Tentarei justificar esse argumento valendo-me de dois ótimos escritores: Luis Fernando Verissimo e Ana Maria Machado.
Em uma crônica apropriadamente intitulada Perigo*, Verissimo fala daqueles livros "que ensinam as pessoas a fazer sucesso". Sem usar o termo, refere-se a boa parte dos manuais chamados de autoajuda. Para o escritor gaúcho, esses livros
"[...] trazem um risco que não está sendo devidamente analisado. São livros persuasivos e eficientes que chegam a um número cada vez maior de leitores, convencendo-os de que eles são vencedores e de que nada pode detê-los. Mostram as pessoas como otimizar seu potencial para o sucesso, como adquirir autoconfiança e controle sobre suas vidas, como impor sua vontade aos outros e chegar ao topo."

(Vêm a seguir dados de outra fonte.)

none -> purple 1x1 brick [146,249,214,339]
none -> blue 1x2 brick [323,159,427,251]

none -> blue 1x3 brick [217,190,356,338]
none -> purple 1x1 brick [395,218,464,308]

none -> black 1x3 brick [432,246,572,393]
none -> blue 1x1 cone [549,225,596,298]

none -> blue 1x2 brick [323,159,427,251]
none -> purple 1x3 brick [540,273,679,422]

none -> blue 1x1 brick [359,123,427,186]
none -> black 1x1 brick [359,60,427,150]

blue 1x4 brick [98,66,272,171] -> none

Cresce a quantidade de "vencedores" , "numa sociedade em que as chances de vitória são claramente limitadas a quem tem pistolão e o topo já está tomado". Todas estas pessoas, anabolizadas com autoestima e autoconfiança muito acima dos níveis tolerados pela Organização Mundial de Saúde, circulam sempre se julgando muito especiais. Ou seja, mais um exemplo dessa hipertrofia da vida privada e do eu de que estamos falando. Verissimo percebe nisso tudo um fator "desagregador": "As pessoas com controle sobre sua própria vida são geralmente as que nos empurram, buzinam atrás de nós no trânsito e furam a fila do cinema".

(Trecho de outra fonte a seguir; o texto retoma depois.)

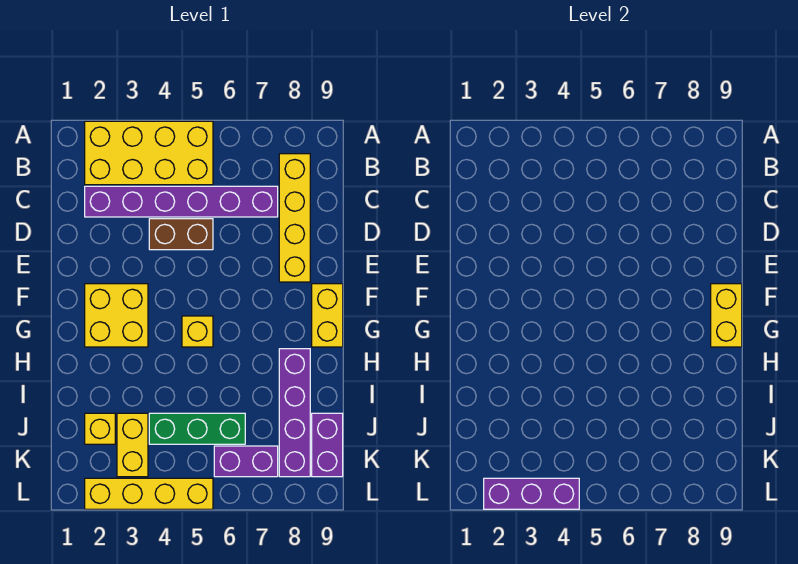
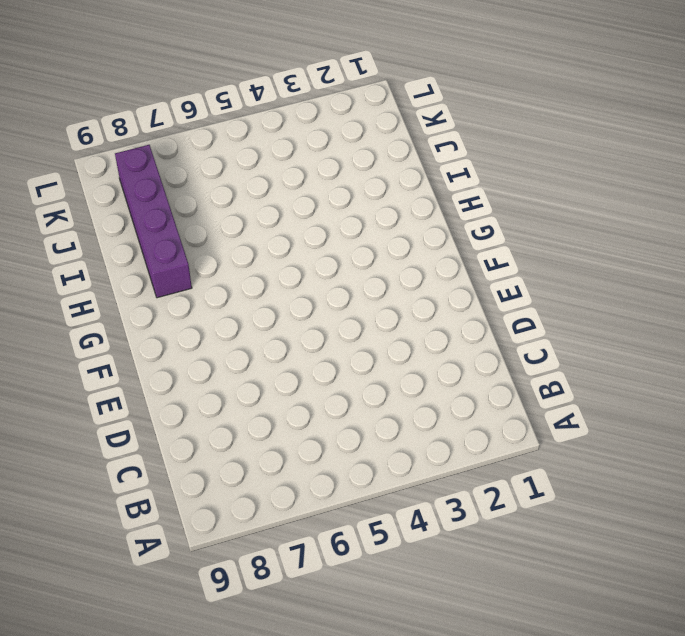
none -> yellow 2x4 brick [85,121,213,185]
none -> yellow 1x4 brick [279,154,310,282]
none -> purple 1x6 brick [85,186,278,217]

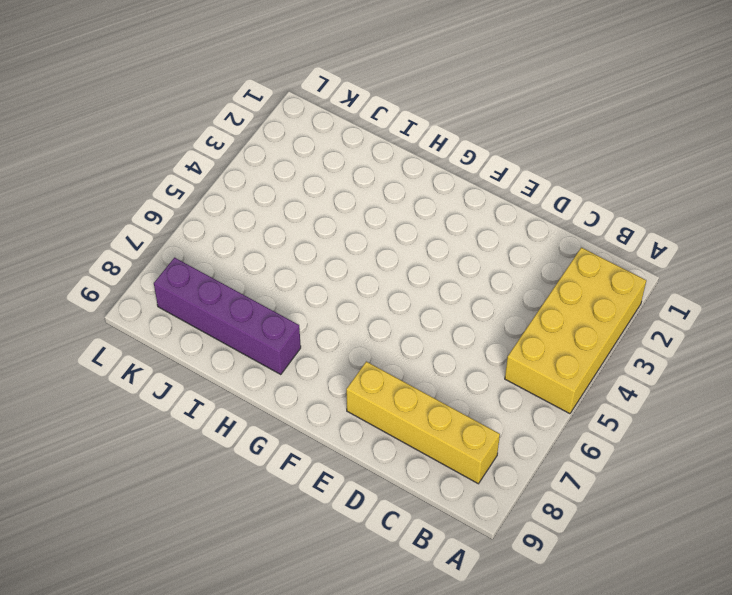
none -> purple 1x6 brick [85,186,278,217]
none -> brown 1x2 brick [149,219,213,250]
none -> yellow 2x2 brick [85,284,148,347]

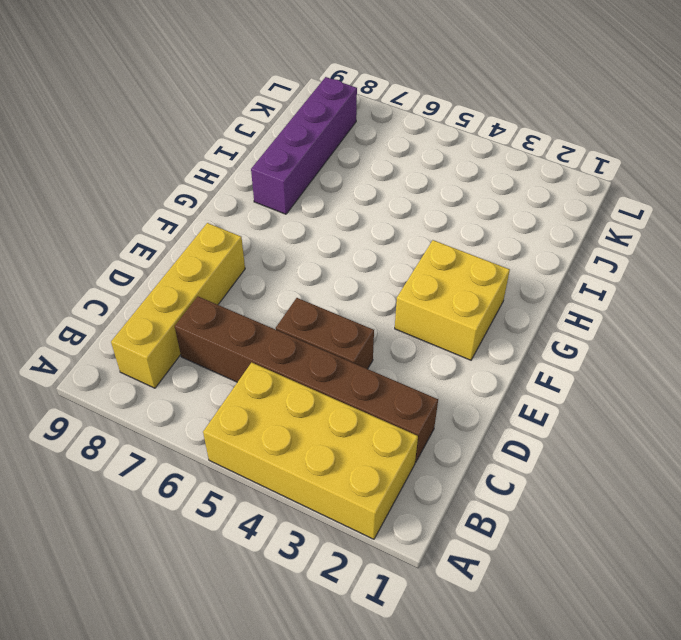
brown 1x6 brick [175,297,438,462] -> purple 1x6 brick [85,186,278,217]
none -> yellow 1x2 brick [312,284,343,347]
none -> yellow 1x1 brick [182,316,213,347]
none -> yellow 1x1 brick [85,413,115,444]

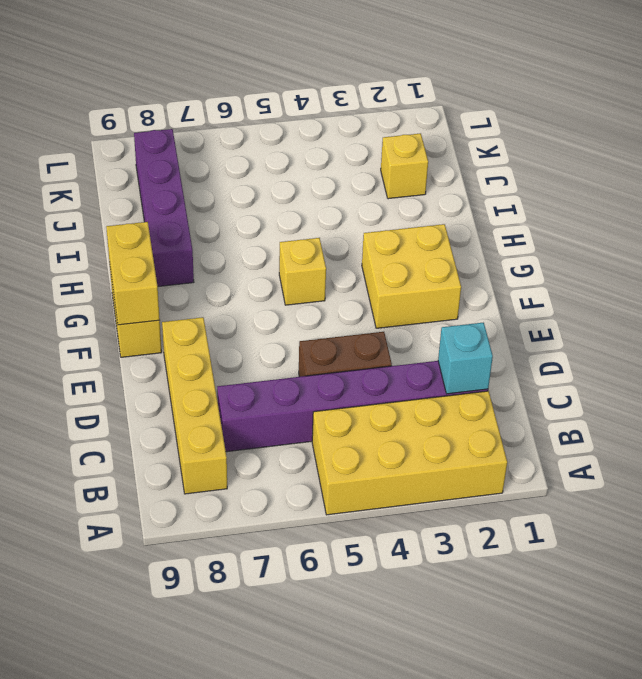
cyan 1x1 brick [438,323,493,394] -> none
none -> yellow 1x2 brick [117,413,148,477]
none -> green 1x3 brick [149,413,245,444]
none -> purple 1x2 brick [312,413,343,477]

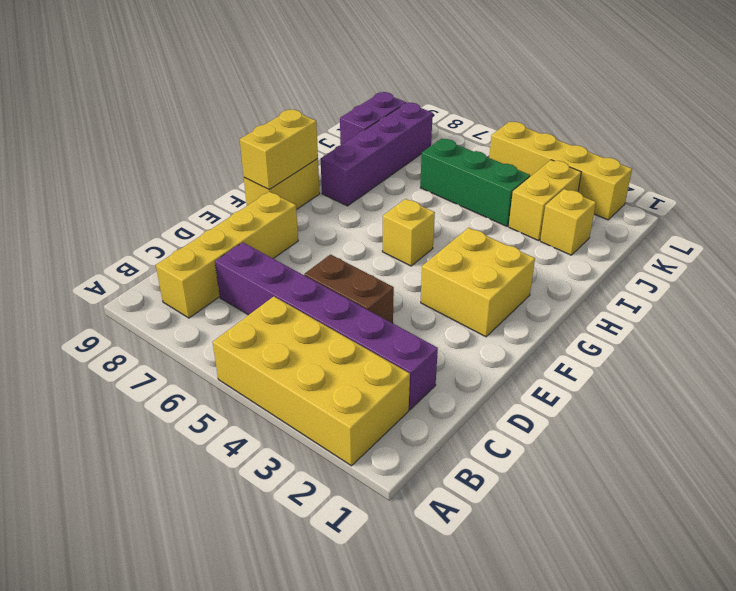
none -> purple 1x2 brick [214,446,278,477]
none -> purple 1x3 brick [484,478,579,509]

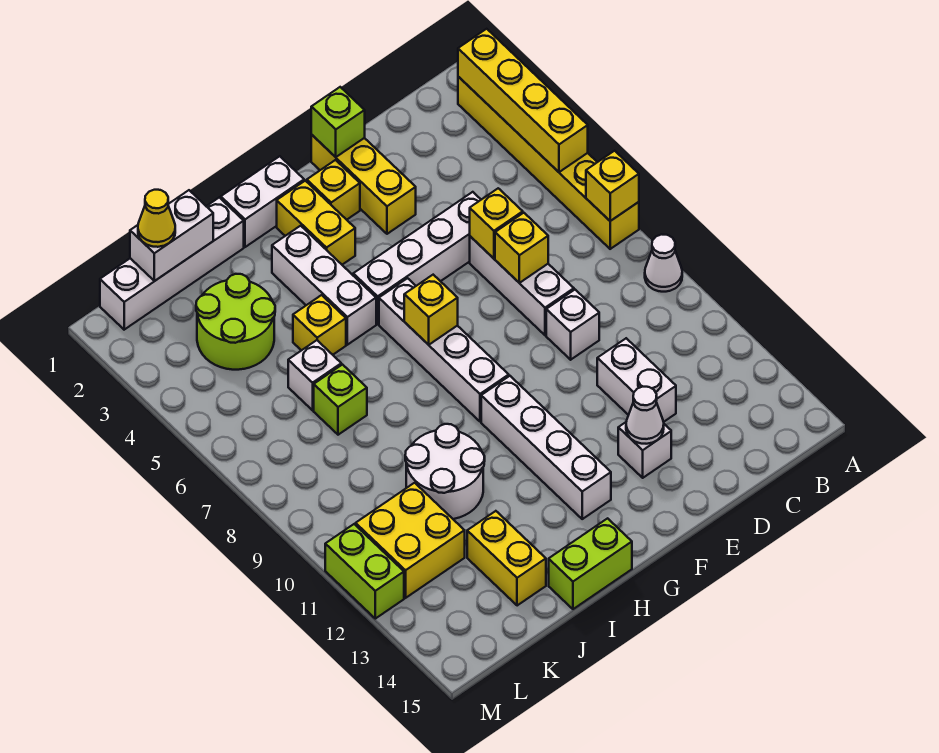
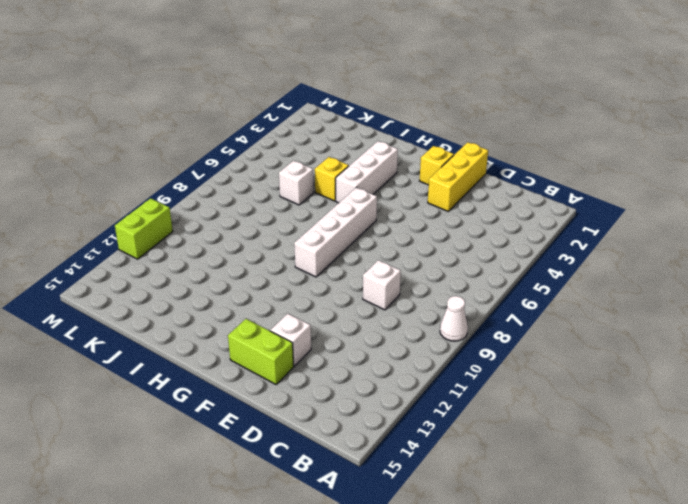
lime 1x2 brick [228,319,294,384] -> lime 1x2 brick moved to [549,518,632,609]
none -> yellow 1x6 brick [458,77,639,249]
none -> white 1x4 brick [353,192,481,324]
none -> white 1x3 brick [470,236,574,335]
none -> white 1x2 brick [597,338,676,422]

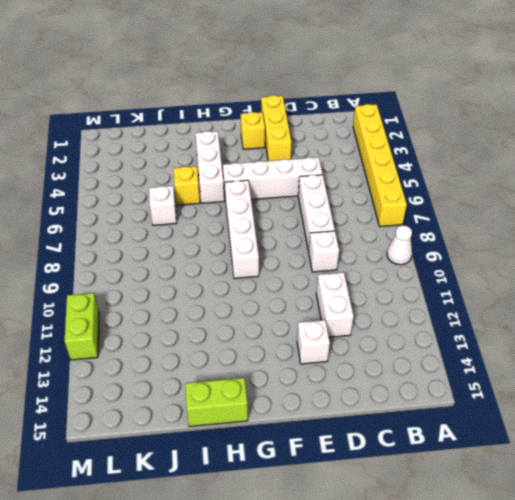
none -> white 1x2 brick [221,156,304,247]
none -> yellow 1x2 brick [277,181,355,265]
none -> white 1x4 brick [481,376,611,519]
none -> white 1x4 brick [100,198,244,330]

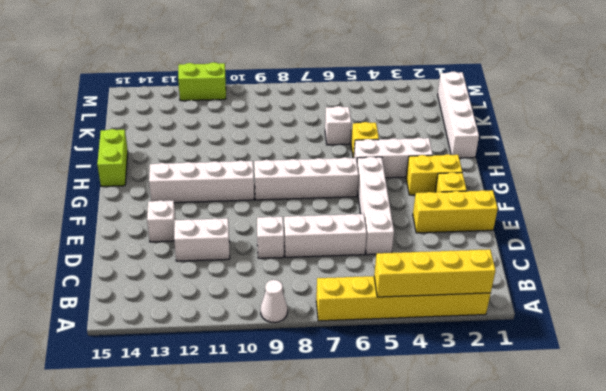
none -> white 1x2 brick [221,156,304,247]
none -> white 2x2 round brick [405,424,485,519]
none -> lime 2x2 round brick [196,274,275,370]
none -> lime 1x1 brick [314,365,367,435]

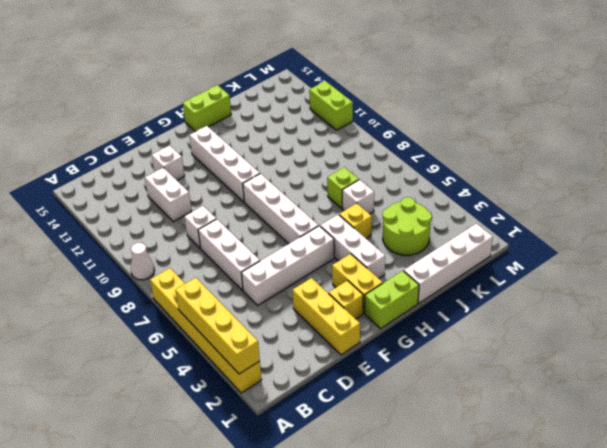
lime 1x2 brick [365,271,419,329] -> white 1x2 brick [221,156,304,247]
none -> white 2x2 round brick [405,424,485,519]
none -> yellow 1x2 brick [467,511,546,606]
none -> yellow 2x2 brick [356,483,465,598]
none -> yellow 1x1 brick [586,151,639,221]

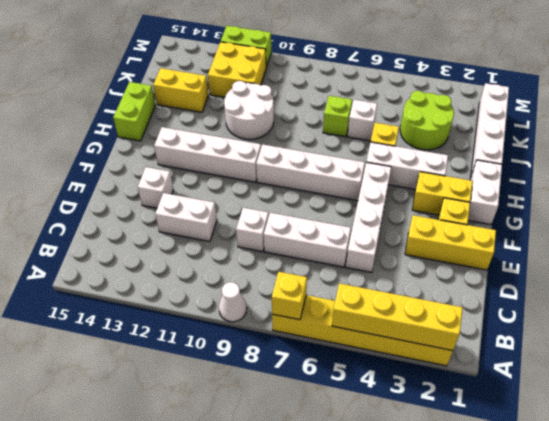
none -> yellow 1x1 brick [470,188,523,258]
none -> yellow 1x1 brick [495,213,548,283]
none -> lime 1x1 brick [311,87,365,157]
none -> white 1x1 cone [626,387,664,444]

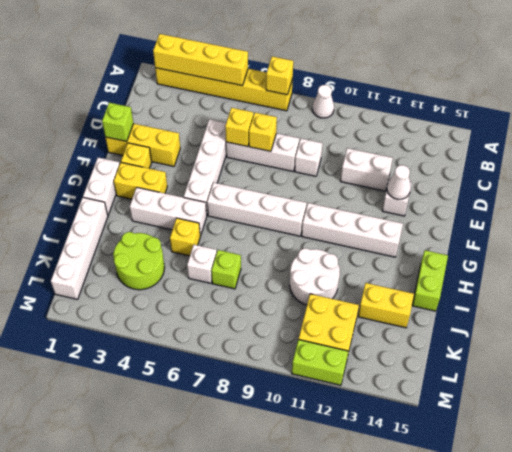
none -> yellow 1x1 brick [404,275,458,345]
none -> white 1x2 brick [130,190,213,281]
none -> yellow 1x1 cone [138,190,175,247]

Com seu humor característico, o escritor adverte que tudo isso pode, num extremo, chegar a atos violentos; para evitá-los, sugere que as editoras passem a publicar livros que
"[...] levem as pessoas a reexaminar sua recém-conquistada certeza de vitória e a pensar se ela não é um pouco irrealista, se um empate não seria suficiente. Livros chamados, por exemplo, Você é pior do que pensa, mostrariam que qualquer melhora na opinião que temos de nós mesmos é sempre comprometida pela falta de objetividade e provavelmente é um engano. Haveria capítulos com títulos como Sair da cama de manhã: isto é realmente necessário?, Dez razões pelas quais nada vale a pena."

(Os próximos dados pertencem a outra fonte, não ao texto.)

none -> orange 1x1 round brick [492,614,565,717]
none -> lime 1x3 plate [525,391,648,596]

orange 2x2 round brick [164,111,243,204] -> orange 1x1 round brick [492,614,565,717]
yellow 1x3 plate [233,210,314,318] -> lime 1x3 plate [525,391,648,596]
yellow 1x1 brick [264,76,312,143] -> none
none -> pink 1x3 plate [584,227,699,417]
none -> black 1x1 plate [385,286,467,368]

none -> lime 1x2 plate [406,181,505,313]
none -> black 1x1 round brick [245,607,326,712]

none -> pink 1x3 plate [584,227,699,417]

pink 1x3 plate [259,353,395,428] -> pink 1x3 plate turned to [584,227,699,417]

"Neste sentido é que costumo dizer que ler ficção é um ato político, porque, assim como a poesia, também os romances e contos (e mais os filmes, as peças, as novelas) nos obrigam a entrar na pele de um outro e entender seus motivos, nos acostumando a uma aceitação intrínseca da diversidade".
A mesma autora observa também que
"Ler literatura, livros que levem a um esforço de decifração, além de ser um prazer, é um exercício de pensar, analisar, criticar. Um ato de resistência cultural. Perguntar ' para onde queremos ir? ' e ' como ' pressupõe uma recusa do estereótipo e uma aposta na invenção. Pelo menos, uma certa curiosidade diante de uma opinião que não é exatamente igual à nossa - e o benefício da dúvida, sem a convicção do monopólio da verdade".
Para "curar" as limitações dos pontos de vista circunscritos a nossas "vidinhas", recomendam-se doses de Literatura, três vezes ao dia, antes ou depois das refeições, a critério do paciente...
_________________
** MACHADO, Ana Maria. Texturas: sobre leituras e escritos. Rio de Janeiro: Nova Fronteira, 2001.